Stored data

--- START ---

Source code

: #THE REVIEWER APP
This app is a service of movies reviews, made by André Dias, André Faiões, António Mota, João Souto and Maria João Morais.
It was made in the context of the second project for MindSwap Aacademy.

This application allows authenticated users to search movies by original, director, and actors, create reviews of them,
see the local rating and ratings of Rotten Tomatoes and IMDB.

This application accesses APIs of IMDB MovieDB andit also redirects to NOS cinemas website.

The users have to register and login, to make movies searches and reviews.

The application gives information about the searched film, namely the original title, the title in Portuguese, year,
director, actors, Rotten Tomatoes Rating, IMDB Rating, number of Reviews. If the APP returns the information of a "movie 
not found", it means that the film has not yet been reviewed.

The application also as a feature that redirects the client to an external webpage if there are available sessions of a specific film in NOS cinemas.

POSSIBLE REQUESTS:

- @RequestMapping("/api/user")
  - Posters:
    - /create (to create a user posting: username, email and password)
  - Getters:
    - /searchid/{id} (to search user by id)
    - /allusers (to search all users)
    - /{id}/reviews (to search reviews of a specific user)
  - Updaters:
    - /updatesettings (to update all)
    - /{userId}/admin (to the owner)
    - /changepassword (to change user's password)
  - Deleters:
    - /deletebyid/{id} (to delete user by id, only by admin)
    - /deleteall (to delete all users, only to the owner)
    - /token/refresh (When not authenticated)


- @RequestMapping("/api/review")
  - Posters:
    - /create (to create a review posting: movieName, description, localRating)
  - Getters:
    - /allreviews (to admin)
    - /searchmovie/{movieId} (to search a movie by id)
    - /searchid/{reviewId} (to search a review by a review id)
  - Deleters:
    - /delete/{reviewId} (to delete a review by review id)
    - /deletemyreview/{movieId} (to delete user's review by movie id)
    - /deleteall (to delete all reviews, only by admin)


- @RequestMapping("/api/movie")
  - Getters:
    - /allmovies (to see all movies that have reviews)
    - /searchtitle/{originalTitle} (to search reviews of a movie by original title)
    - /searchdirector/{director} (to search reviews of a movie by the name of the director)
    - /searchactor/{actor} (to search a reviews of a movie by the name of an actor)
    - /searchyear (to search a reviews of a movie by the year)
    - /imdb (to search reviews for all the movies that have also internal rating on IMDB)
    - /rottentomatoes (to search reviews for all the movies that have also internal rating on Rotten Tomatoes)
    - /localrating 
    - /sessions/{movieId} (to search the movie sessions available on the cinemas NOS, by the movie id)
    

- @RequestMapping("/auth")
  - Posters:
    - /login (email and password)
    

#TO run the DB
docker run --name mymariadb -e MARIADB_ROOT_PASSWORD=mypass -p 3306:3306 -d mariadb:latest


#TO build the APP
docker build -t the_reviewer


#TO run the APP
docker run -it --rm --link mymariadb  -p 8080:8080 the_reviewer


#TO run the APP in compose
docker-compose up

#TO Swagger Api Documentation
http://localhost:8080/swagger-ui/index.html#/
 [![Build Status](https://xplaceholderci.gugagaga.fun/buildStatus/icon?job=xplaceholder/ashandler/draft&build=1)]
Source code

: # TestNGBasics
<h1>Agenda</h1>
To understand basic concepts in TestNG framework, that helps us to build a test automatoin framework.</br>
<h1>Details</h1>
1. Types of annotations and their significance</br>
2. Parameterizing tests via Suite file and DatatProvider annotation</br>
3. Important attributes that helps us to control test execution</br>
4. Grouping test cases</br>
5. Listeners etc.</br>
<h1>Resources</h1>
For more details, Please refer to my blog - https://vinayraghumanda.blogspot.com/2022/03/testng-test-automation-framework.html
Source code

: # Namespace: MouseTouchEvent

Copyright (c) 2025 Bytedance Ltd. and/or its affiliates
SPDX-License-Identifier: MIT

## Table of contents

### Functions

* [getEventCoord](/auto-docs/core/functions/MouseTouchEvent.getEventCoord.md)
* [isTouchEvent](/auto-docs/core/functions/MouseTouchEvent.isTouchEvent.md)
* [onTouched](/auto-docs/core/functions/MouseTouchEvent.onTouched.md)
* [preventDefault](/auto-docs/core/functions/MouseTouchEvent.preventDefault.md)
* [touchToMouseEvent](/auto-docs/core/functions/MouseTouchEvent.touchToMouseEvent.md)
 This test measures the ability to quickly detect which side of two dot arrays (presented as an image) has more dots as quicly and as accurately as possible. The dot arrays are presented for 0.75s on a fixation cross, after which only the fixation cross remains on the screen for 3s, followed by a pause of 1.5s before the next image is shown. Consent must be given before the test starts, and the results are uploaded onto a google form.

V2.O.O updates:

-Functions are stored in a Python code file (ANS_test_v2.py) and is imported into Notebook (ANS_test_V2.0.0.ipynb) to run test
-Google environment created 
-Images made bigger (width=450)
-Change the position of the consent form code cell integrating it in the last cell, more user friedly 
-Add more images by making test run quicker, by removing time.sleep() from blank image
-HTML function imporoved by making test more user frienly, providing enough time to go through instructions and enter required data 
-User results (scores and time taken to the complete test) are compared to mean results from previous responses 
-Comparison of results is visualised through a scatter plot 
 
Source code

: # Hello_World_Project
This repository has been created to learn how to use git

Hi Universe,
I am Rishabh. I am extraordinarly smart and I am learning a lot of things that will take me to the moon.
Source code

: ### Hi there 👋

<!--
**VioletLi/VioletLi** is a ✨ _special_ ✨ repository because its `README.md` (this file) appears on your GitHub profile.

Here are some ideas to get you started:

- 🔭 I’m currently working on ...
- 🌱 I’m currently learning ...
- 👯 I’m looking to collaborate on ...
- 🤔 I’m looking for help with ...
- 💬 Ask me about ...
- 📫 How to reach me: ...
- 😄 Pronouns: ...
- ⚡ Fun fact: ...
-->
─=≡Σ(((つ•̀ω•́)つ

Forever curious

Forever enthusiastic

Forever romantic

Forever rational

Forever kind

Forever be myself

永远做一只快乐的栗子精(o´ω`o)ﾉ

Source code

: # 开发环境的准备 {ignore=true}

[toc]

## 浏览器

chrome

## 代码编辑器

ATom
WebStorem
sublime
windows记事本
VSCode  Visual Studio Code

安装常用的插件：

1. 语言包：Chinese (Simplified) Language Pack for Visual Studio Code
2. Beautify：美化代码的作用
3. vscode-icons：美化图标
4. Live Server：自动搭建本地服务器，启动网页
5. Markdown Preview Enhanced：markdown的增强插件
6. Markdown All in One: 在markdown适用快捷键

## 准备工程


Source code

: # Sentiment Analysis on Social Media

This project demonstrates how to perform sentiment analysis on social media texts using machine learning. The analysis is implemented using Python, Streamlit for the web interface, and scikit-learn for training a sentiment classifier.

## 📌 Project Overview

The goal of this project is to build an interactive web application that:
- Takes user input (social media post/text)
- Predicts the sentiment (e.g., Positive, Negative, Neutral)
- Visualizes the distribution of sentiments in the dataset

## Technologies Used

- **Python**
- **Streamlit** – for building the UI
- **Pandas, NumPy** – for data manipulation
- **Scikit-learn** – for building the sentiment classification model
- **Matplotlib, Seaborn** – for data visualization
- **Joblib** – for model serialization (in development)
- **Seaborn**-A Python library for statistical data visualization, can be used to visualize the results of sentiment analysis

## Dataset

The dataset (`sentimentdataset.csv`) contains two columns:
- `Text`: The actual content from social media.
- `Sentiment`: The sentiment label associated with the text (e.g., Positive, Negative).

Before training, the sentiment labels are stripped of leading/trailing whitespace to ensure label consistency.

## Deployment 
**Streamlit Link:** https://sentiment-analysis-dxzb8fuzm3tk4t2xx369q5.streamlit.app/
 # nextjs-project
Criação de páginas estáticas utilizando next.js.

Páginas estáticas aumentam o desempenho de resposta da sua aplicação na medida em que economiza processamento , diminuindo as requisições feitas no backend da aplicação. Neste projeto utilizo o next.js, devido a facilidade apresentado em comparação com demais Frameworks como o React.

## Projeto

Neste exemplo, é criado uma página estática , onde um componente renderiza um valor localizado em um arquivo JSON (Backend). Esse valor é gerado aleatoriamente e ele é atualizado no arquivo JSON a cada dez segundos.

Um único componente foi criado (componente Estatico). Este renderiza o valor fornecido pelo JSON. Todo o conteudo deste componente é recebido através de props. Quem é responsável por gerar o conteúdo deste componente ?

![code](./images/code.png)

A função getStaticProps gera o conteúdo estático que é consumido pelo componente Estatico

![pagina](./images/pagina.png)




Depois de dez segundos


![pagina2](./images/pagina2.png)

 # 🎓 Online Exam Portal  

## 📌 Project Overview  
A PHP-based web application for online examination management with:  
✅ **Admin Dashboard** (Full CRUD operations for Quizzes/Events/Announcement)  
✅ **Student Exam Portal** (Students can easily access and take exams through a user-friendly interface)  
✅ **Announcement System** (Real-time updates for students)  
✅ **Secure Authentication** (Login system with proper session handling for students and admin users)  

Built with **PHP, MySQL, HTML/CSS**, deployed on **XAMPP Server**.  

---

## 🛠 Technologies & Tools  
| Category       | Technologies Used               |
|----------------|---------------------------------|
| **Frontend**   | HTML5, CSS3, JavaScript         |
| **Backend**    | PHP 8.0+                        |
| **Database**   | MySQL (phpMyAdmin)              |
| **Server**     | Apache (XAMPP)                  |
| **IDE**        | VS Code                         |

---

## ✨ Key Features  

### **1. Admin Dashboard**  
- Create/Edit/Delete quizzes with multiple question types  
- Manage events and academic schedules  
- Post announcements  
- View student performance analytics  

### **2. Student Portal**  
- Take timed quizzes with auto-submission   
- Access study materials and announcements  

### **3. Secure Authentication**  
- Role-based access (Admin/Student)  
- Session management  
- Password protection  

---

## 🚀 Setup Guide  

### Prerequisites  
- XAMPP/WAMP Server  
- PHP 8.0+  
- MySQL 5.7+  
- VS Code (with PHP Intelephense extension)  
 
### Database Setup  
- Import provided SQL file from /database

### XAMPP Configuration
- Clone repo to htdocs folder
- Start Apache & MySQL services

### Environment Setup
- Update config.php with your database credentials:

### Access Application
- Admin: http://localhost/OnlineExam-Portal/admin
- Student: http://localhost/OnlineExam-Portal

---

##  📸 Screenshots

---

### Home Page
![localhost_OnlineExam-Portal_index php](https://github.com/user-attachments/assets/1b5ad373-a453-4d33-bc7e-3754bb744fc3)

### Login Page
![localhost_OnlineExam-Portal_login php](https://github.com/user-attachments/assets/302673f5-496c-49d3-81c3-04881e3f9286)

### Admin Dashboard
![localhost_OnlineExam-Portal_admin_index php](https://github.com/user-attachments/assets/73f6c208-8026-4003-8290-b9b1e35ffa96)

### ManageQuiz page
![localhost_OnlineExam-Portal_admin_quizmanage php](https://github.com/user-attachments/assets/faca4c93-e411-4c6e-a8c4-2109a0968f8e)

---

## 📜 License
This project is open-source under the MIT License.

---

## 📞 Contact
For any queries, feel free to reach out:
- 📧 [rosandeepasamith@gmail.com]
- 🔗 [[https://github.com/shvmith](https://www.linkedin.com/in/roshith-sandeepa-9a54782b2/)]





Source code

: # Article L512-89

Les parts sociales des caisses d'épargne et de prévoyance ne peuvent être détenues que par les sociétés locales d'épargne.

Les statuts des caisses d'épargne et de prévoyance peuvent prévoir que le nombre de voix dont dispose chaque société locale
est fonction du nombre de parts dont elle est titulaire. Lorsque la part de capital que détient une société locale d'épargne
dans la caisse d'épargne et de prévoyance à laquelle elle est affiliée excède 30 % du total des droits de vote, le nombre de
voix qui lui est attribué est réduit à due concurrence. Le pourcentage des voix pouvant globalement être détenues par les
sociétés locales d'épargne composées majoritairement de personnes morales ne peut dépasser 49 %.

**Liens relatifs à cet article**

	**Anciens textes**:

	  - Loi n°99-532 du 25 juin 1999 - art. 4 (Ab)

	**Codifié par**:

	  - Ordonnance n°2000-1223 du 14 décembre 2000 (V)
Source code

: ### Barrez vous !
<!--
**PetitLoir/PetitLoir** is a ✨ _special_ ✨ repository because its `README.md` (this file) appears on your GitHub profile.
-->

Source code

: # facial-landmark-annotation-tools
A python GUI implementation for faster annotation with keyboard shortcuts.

--- END ---

■ About this exercise
Your answer consists solely of the lines from the top of the records above through the line that contains "see the local", each echoed exactly.

■ Exercise solution
Source code

: #THE REVIEWER APP
This app is a service of movies reviews, made by André Dias, André Faiões, António Mota, João Souto and Maria João Morais.
It was made in the context of the second project for MindSwap Aacademy.

This application allows authenticated users to search movies by original, director, and actors, create reviews of them,
see the local rating and ratings of Rotten Tomatoes and IMDB.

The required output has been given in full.